[[ Data supplied open ]]

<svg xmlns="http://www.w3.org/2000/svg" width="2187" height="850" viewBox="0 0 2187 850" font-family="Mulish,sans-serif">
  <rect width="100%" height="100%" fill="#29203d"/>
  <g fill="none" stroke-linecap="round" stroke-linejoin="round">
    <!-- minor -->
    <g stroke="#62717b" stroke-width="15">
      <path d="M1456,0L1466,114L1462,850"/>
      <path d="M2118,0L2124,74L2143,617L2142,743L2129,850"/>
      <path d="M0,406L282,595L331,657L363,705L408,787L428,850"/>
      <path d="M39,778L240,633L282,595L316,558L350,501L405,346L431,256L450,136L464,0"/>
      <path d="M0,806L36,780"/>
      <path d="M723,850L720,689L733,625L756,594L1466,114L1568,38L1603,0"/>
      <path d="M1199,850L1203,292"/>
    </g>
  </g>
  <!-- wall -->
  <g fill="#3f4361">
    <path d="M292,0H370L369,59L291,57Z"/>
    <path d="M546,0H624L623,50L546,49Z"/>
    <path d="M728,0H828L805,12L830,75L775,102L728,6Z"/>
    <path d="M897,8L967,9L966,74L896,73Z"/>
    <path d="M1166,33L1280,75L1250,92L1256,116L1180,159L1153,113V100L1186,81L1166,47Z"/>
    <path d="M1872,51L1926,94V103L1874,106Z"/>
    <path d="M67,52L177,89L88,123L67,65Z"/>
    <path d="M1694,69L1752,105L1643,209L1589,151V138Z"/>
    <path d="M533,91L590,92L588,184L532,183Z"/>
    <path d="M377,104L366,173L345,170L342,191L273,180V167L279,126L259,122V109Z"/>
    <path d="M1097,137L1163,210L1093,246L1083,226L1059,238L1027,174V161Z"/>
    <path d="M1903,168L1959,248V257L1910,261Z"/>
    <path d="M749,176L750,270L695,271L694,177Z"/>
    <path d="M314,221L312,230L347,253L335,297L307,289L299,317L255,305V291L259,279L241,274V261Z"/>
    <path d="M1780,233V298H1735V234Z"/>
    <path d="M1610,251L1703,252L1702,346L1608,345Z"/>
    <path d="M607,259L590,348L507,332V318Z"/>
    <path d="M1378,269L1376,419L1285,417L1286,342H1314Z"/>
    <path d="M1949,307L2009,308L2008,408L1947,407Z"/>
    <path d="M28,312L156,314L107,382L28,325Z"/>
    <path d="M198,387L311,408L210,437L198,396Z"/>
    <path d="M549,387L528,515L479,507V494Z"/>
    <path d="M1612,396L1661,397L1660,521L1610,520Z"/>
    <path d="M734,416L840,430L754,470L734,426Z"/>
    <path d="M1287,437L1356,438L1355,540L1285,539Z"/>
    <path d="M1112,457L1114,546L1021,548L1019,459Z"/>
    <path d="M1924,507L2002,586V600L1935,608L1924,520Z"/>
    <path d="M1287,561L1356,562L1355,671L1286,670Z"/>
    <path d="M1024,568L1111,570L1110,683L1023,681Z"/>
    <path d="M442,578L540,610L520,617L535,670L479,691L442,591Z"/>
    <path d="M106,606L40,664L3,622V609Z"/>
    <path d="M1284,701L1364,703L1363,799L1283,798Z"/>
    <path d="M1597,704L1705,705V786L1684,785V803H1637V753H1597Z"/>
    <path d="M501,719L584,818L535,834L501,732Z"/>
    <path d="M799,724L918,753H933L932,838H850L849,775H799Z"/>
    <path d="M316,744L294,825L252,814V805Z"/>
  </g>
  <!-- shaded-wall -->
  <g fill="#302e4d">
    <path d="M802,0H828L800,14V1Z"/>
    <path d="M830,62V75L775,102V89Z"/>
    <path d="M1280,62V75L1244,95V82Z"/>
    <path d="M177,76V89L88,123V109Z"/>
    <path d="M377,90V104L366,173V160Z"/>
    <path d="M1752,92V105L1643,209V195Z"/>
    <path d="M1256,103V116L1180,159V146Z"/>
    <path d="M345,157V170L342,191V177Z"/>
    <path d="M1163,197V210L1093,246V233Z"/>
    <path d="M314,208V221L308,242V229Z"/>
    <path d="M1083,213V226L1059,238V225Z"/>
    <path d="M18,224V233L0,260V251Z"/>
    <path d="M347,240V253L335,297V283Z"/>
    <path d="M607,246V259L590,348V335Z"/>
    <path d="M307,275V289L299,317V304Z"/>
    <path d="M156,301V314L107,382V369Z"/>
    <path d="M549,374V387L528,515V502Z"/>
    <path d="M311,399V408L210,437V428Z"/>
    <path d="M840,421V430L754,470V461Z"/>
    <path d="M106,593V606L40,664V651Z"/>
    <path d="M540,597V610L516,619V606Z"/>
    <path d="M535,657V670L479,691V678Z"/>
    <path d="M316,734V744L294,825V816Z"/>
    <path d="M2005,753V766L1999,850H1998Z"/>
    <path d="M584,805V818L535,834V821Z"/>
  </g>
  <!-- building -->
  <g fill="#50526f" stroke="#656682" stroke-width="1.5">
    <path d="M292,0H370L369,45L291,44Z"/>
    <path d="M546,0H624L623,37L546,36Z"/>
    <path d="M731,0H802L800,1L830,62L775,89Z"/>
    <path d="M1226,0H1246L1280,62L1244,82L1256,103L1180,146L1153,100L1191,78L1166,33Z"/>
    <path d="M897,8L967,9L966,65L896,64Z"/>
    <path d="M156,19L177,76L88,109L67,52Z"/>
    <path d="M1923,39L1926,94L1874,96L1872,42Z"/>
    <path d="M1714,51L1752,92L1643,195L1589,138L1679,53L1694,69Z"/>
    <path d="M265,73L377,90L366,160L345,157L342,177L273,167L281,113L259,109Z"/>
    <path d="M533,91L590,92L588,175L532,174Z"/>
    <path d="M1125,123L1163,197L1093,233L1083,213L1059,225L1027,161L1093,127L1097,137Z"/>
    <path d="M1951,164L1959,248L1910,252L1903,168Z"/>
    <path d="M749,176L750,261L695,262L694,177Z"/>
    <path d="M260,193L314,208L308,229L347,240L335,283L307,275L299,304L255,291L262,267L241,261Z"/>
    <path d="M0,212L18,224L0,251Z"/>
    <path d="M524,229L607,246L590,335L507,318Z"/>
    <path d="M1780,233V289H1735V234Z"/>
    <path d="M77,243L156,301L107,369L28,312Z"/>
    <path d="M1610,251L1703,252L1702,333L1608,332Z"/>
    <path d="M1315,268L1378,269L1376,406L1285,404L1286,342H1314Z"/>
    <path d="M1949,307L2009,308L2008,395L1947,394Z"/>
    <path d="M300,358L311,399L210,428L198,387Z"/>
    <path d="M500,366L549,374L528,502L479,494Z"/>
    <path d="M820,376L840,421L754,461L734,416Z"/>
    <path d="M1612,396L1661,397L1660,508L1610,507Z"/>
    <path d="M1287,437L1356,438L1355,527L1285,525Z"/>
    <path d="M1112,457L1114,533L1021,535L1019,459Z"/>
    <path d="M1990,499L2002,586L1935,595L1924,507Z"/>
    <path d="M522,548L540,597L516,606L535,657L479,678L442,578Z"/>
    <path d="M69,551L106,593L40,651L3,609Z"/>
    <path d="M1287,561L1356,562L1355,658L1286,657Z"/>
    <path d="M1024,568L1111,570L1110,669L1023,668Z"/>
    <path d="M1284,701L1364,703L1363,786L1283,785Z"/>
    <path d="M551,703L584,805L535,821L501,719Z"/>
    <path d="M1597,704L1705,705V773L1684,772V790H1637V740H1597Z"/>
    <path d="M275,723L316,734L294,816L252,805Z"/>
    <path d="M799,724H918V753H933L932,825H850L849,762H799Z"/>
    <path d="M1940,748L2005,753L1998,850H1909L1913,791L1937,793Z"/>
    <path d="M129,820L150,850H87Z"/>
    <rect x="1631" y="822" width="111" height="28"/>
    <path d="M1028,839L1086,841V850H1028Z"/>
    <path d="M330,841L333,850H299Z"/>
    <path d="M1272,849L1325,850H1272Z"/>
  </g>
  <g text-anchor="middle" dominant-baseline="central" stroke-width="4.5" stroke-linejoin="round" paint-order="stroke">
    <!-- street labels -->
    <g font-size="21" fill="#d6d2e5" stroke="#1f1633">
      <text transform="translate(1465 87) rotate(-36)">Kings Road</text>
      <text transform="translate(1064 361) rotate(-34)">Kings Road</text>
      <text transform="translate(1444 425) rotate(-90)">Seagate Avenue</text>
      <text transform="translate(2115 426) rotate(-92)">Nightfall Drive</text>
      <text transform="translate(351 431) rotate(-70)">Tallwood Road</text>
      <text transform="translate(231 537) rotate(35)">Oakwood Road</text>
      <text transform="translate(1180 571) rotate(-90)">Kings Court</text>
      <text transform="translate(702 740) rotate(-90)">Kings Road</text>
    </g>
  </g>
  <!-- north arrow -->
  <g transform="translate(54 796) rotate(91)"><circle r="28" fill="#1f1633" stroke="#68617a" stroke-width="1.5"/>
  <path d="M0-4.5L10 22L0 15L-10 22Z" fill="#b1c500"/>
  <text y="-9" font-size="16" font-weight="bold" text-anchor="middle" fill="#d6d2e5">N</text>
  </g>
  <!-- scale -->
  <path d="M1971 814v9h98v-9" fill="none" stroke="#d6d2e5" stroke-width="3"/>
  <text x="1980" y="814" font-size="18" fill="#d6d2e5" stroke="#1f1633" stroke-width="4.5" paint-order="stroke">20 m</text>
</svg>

[[ Data supplied closed ]]

**Exercise instructions**.
In the entries above, count each line that holds "linejoin". Give the total and nothing else.

**Answer for this exercise**.
2